2. Description of Related Art
A typical telecommunications network includes telephone units interconnected to each other via switching equipment and transmission lines owned and operated by local exchange carriers (LECs) and interexchange carriers (IXCs). Conventionally, a LEC will own and operate a “central office” switching center that includes a switch connected with telephone lines extending out to various customer premises, such as homes and companies. The switch will then be coupled by signaling and voice trunks with the public switched telephone network (PSTN), i.e., with other switches and network elements that provide connectivity with other customer premises.
When a call is placed from a given customer premises to a dialed number, the dialed number passes along the telephone line to the central office, and the switch then sets up the call to the dialed number. If the dialed number is a local number also served by the switch, then the switch simply sets up and routes the call over a telephone line extending out to the called premises. Alternatively, if the dialed number is served by a remote central office (owned by the same or by another LEC), then the switch sets up and routes the call to the remote central office (possibly via an IXC network), and the remote central office sets up and routes the call over a telephone line to the called premises.
The telephone line that extends between a given customer premises and the telephone company switch could take various forms and can range in degree of complexity. By way of example, the telephone line could be a twisted pair of copper wires that extends all the way from the customer premises to the switch. As another example, the telephone line could extend as a pair of copper wires from the customer premises to a digital concentrator and then as a digitized channel on a cable from the concentrator to the switch.
And as still another example, the telephone line could extend as a digitized channel on coaxial cable from the customer premises to a cable company's “head-end” and then from the head-end to a cable “point of presence” that includes a telephone switch. In that case, the cable company could function as a telephone company, and its point of presence could function as a central office, with the telephone switch at the point of presence providing connectivity between telephone lines and the PSTN. Other examples of telephone lines are possible as well.
At the customer premises, a telephone line connects with a junction box that is wired to telephone units such as telephones, answering machines, fax machines and modems. At the telephone company central office, on the other hand, the telephone line typically extends through a main distribution frame (MDF) and then passes to the switch. Because the telephone line establishes a circuit connection between the customer premises and the telephone company switch, the telephone line is commonly referred to as a “local loop” or “subscriber loop.” It may also be referred to as a “local loop telephone line.”

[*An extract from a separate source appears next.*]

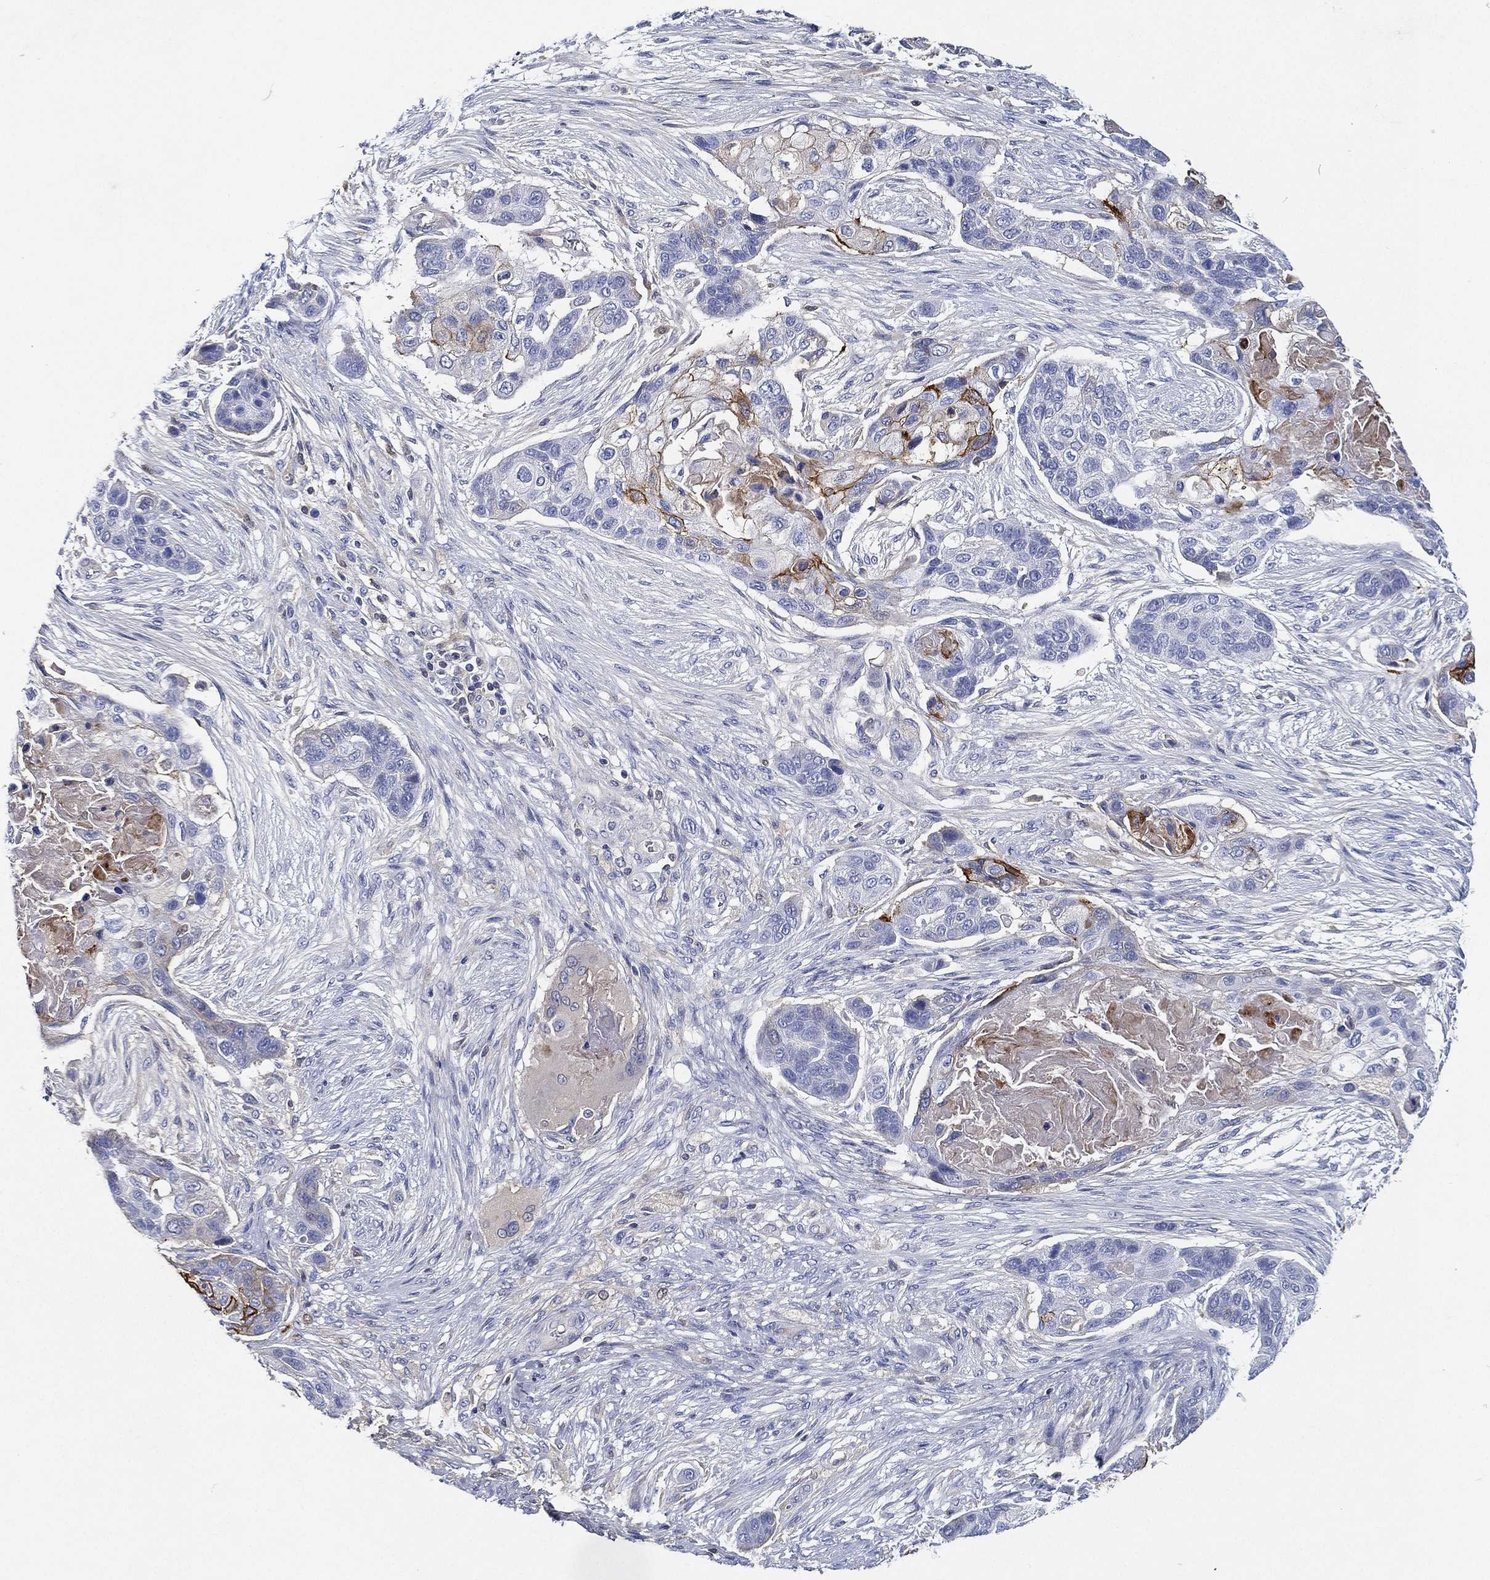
{"staining": {"intensity": "strong", "quantity": "<25%", "location": "cytoplasmic/membranous"}, "tissue": "lung cancer", "cell_type": "Tumor cells", "image_type": "cancer", "snomed": [{"axis": "morphology", "description": "Squamous cell carcinoma, NOS"}, {"axis": "topography", "description": "Lung"}], "caption": "Protein expression analysis of lung cancer (squamous cell carcinoma) exhibits strong cytoplasmic/membranous expression in approximately <25% of tumor cells. (Stains: DAB in brown, nuclei in blue, Microscopy: brightfield microscopy at high magnification).", "gene": "TMPRSS11D", "patient": {"sex": "male", "age": 69}}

In order to provide basic telephone functions such as tone generation, digit-detection and ringing, a telephone company will tie each telephone line to a respective “subscriber line interface circuit” (SLIC). The SLIC could sit at any point along the telephone line, usually at the central office. For instance each telephone line can connect with a dedicated line card at the central office, and the line card can include SLIC functionality and can couple the telephone line with the switch. Alternatively, SLIC functions can be provided by the switch itself.

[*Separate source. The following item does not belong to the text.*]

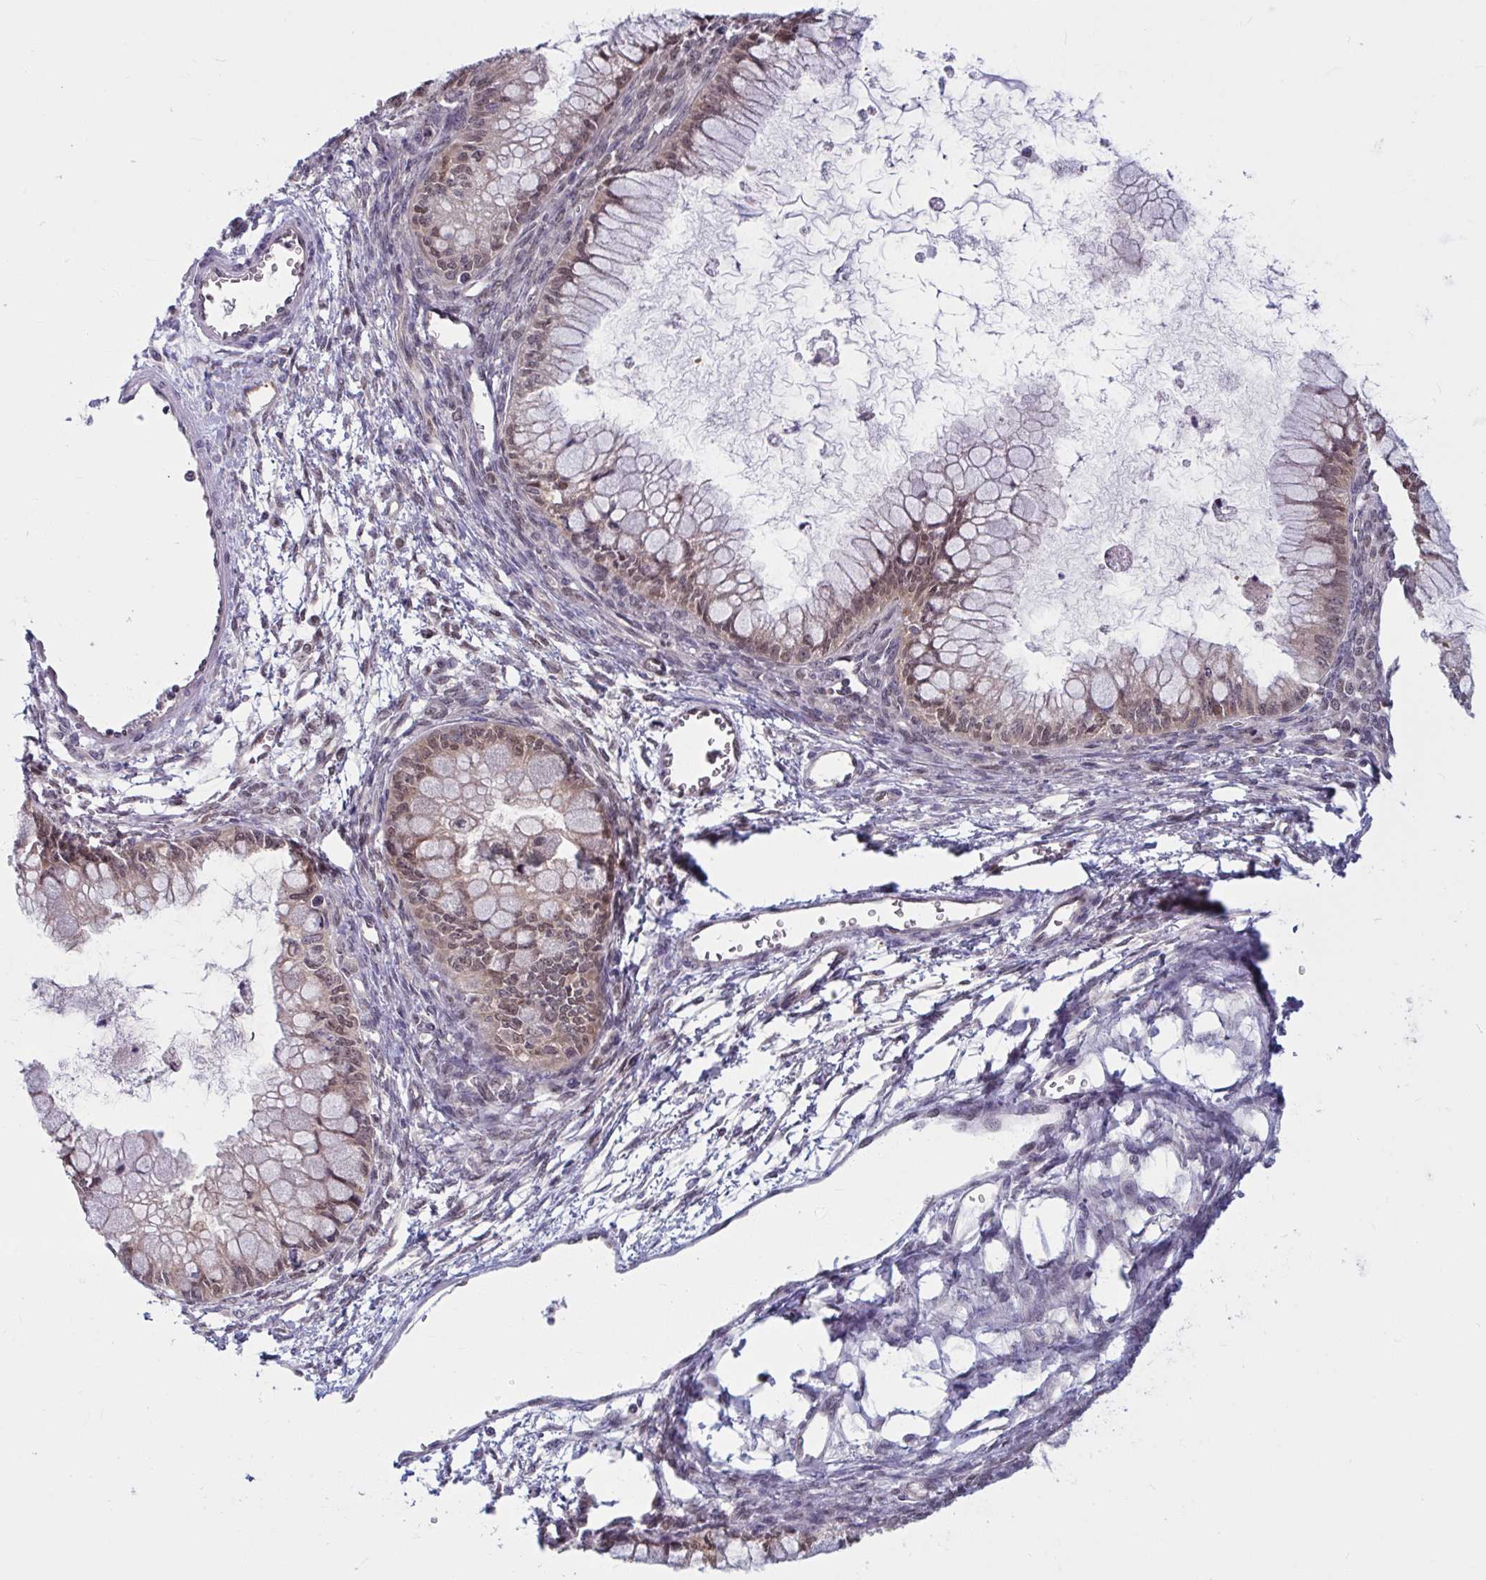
{"staining": {"intensity": "weak", "quantity": ">75%", "location": "nuclear"}, "tissue": "ovarian cancer", "cell_type": "Tumor cells", "image_type": "cancer", "snomed": [{"axis": "morphology", "description": "Cystadenocarcinoma, mucinous, NOS"}, {"axis": "topography", "description": "Ovary"}], "caption": "Weak nuclear positivity is appreciated in approximately >75% of tumor cells in ovarian mucinous cystadenocarcinoma. The protein is shown in brown color, while the nuclei are stained blue.", "gene": "TSN", "patient": {"sex": "female", "age": 34}}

Recognizing the need for competition in the local phone market, the United States Federal Communications Commission (FCC) has mandated that LECs who own local switching centers (known as incumbent LECs or “ILECs”) must make certain network equipment available for lease by competitive local exchange carriers (CLECs). In one respect (referred to as “unbundled network equipment”), for instance, the mandate requires ILECs to make unbundled portions of their network infrastructure, such as individual loops and switching functions, available for lease by CLECs.
Depending on the number of customers served in a given region, it is often not economically feasible for a CLEC to install its own local loop telephone lines or switching equipment. With the benefit of the FCC's mandate, however, a CLEC can now readily offer local telephone service to customers without having to install local loops or switches to serve those customers. Rather, the CLEC can simply lease just the ILEC infrastructure that it needs in order to serve those customers who sign up for the CLEC's service, and the CLEC need not lease other portions of the ILEC's infrastructure. From the customer's perspective, the CLEC would be providing local phone service. But in reality, the ILEC's local loop lines and switch may be providing connectivity with the PSTN.
Although the FCC's mandate opens the door to greater competition in the local phone market, a CLEC wishing to provide local telephone services must still lease a significant portion of the ILEC's network infrastructure, including both the local loop and the switching infrastructure, for each customer that the CLEC will serve.